## WORK INSTRUCTION:
Throughout the listing below, show every line in which "addNum" occurs.

## RECORDS TO USE:
********************

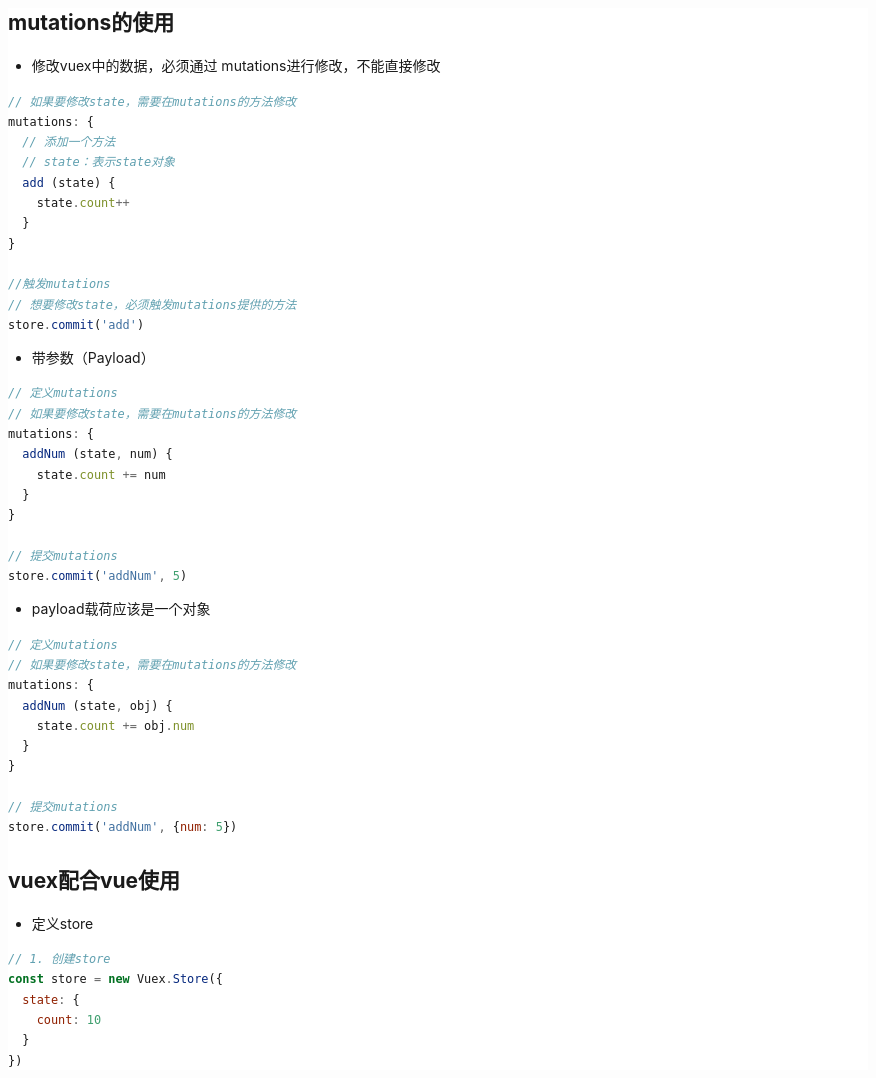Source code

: ## mutations的使用

+ 修改vuex中的数据，必须通过 mutations进行修改，不能直接修改 

```js
// 如果要修改state，需要在mutations的方法修改
mutations: {
  // 添加一个方法
  // state：表示state对象
  add (state) {
    state.count++
  }
}

//触发mutations
// 想要修改state，必须触发mutations提供的方法
store.commit('add')
```

+ 带参数（Payload）

```js
// 定义mutations
// 如果要修改state，需要在mutations的方法修改
mutations: {
  addNum (state, num) {
    state.count += num
  }
}

// 提交mutations
store.commit('addNum', 5)
```

+ payload载荷应该是一个对象

```js
// 定义mutations
// 如果要修改state，需要在mutations的方法修改
mutations: {
  addNum (state, obj) {
    state.count += obj.num
  }
}

// 提交mutations
store.commit('addNum', {num: 5})
```

## vuex配合vue使用

+ 定义store

```js
// 1. 创建store
const store = new Vuex.Store({
  state: {
    count: 10
  }
})
```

********************

## RESULT OF THE TASK:
  addNum (state, num) {
store.commit('addNum', 5)
  addNum (state, obj) {
store.commit('addNum', {num: 5})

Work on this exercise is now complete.